Combine food resources and supplies throughout the program. Many federal programs have restrictions that limit the population served, the type of food, and the method of delivery. Organizations with unlimited funds can partner with federal-funded school meals for children to help families get more food sources in one location.

Increase the amount of food provided per interaction. Many schools have started to provide seven days of meals (breakfast and lunch) during one visit. Food pantry can also increase the amount of food provided in one trip.

Expand eligibility for non-designated funding sources. Many federal programs have expanded services to children, but there are limited choices for hungry adults, and the increasing need for food for individuals who are unemployed due to coronavirus. Charities with unlimited funds must consider the temporary expansion of eligibility to fill important food gaps for adults.
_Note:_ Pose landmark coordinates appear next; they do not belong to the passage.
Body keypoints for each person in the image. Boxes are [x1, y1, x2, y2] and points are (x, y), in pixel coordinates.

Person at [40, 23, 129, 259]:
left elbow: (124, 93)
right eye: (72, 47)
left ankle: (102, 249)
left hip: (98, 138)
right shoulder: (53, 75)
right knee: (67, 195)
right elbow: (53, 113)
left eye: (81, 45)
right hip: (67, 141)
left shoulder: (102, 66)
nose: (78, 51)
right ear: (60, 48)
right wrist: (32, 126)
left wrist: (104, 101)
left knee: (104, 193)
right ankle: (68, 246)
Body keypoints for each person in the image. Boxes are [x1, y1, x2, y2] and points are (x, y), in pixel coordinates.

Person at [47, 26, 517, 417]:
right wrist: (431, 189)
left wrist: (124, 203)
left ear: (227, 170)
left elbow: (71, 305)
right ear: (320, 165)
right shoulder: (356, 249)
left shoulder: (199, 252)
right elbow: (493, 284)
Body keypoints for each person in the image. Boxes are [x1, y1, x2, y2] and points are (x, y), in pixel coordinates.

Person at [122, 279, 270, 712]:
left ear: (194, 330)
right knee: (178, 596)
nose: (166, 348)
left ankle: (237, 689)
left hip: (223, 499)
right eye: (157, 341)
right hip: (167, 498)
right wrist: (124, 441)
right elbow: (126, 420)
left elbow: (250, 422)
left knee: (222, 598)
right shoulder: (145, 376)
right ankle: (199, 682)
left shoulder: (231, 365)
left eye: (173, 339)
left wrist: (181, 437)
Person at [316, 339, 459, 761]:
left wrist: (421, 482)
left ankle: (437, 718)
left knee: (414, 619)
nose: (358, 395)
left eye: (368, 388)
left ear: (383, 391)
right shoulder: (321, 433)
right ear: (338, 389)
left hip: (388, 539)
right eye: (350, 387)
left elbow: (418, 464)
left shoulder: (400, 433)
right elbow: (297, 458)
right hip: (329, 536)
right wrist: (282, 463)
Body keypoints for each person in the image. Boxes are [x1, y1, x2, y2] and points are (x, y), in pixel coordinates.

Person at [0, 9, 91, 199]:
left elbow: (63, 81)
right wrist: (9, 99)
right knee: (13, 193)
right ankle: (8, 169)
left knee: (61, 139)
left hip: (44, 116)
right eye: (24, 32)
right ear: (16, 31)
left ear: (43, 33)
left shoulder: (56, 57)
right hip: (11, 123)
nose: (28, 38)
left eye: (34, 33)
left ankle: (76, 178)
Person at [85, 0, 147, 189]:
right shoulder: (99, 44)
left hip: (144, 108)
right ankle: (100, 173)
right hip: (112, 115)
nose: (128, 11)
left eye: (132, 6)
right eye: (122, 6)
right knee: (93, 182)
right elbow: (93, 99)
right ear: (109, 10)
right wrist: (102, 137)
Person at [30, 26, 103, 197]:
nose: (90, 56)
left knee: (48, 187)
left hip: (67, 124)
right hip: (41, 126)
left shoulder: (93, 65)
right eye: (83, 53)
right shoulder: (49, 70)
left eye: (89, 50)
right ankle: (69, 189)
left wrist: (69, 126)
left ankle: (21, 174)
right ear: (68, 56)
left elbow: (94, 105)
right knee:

Give immediate delivery. People who do not have transportation, homelessness, and those who are at high risk of corona virus (eg, elderly and individuals with impaired immunity) should receive food delivery for one week at their door to reduce the risk of public exposure to the corona virus.

These and other steps will help reduce the number of direct interactions in the emergency food system and slow the transmission of the corona virus. These steps are crucial to enacting the current public health recommendations of “Stay at Home, Stay Safe,” and support a depressed health care system.

Jennifer F. Lucarelli is associate professor and chair of Interdisciplinary Health Sciences at Oakland University in the School of Health Sciences.